World Health Organization (WHO) has highlighted new guidelines to help eradicate Cancer.
These include controlling tobacco use which accounts for 25% of cancer deaths, vaccinating against hepatitis B to prevent liver cancer, eliminating cervical cancer by vaccinating against HPV, screening and treatment, implementing high-impact cancer management interventions that bring value for money and ensuring access to palliative care including pain relief.
According to the statement issued February 4, 2020, low- and middle-income countries such as Nigeria will experience an estimated 81% increase of new cases of cancer by the year 2040 if urgent measures are not put in place.
The WHO however blamed the increasing rise of cancer cases on negligence and lack of proper attention by governments within this region.
“If people have access to primary care and referral systems then cancer can be detected early, treated effectively and cured.

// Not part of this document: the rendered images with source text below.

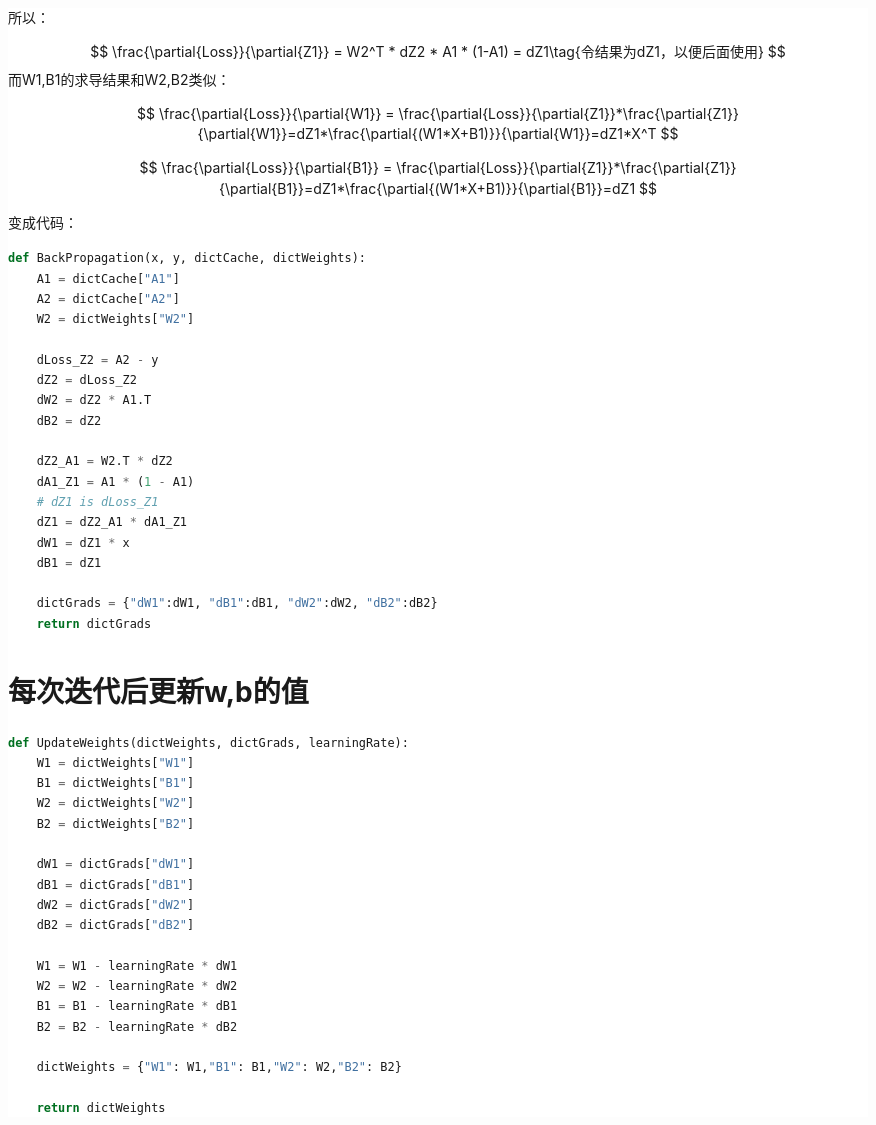 所以：

$$
\frac{\partial{Loss}}{\partial{Z1}} = W2^T * dZ2 * A1 * (1-A1) = dZ1\tag{令结果为dZ1，以便后面使用}
$$
而W1,B1的求导结果和W2,B2类似：

$$
\frac{\partial{Loss}}{\partial{W1}} = \frac{\partial{Loss}}{\partial{Z1}}*\frac{\partial{Z1}}{\partial{W1}}=dZ1*\frac{\partial{(W1*X+B1)}}{\partial{W1}}=dZ1*X^T
$$

$$
\frac{\partial{Loss}}{\partial{B1}} = \frac{\partial{Loss}}{\partial{Z1}}*\frac{\partial{Z1}}{\partial{B1}}=dZ1*\frac{\partial{(W1*X+B1)}}{\partial{B1}}=dZ1
$$

变成代码：
```Python
def BackPropagation(x, y, dictCache, dictWeights):
    A1 = dictCache["A1"]
    A2 = dictCache["A2"]
    W2 = dictWeights["W2"]

    dLoss_Z2 = A2 - y
    dZ2 = dLoss_Z2
    dW2 = dZ2 * A1.T
    dB2 = dZ2

    dZ2_A1 = W2.T * dZ2
    dA1_Z1 = A1 * (1 - A1)
    # dZ1 is dLoss_Z1
    dZ1 = dZ2_A1 * dA1_Z1
    dW1 = dZ1 * x
    dB1 = dZ1

    dictGrads = {"dW1":dW1, "dB1":dB1, "dW2":dW2, "dB2":dB2}
    return dictGrads
```

# 每次迭代后更新w,b的值

```Python
def UpdateWeights(dictWeights, dictGrads, learningRate):
    W1 = dictWeights["W1"]
    B1 = dictWeights["B1"]
    W2 = dictWeights["W2"]
    B2 = dictWeights["B2"]

    dW1 = dictGrads["dW1"]
    dB1 = dictGrads["dB1"]
    dW2 = dictGrads["dW2"]
    dB2 = dictGrads["dB2"]

    W1 = W1 - learningRate * dW1
    W2 = W2 - learningRate * dW2
    B1 = B1 - learningRate * dB1
    B2 = B2 - learningRate * dB2

    dictWeights = {"W1": W1,"B1": B1,"W2": W2,"B2": B2}

    return dictWeights
```
#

Cancer should not be a death sentence for anyone, anywhere,” said Dr Ren Minghui, WHO Assistant Director-General, Universal Health Coverage/ Communicable and Non-communicable Diseases.
Dr Tedros Adhanom Ghebreyesus, Director-General, WHO also envisaged that the current menace caused by the increasing death due to Cancer can be bridged if countries galvanize different stakeholders and local technology peculiar to it towards eradicating the disease.
“At least 7 million lives could be saved over the next decade, by identifying the most appropriate science for each country situation, by basing strong cancer responses on universal health coverage, and by mobilizing different stakeholders to work together”, he said.
The WHO warns that, if current trends continue, the world will see a 60% increase in cancer cases over the next twenty years however, low- and middle-income countries will have a greater share of the menace.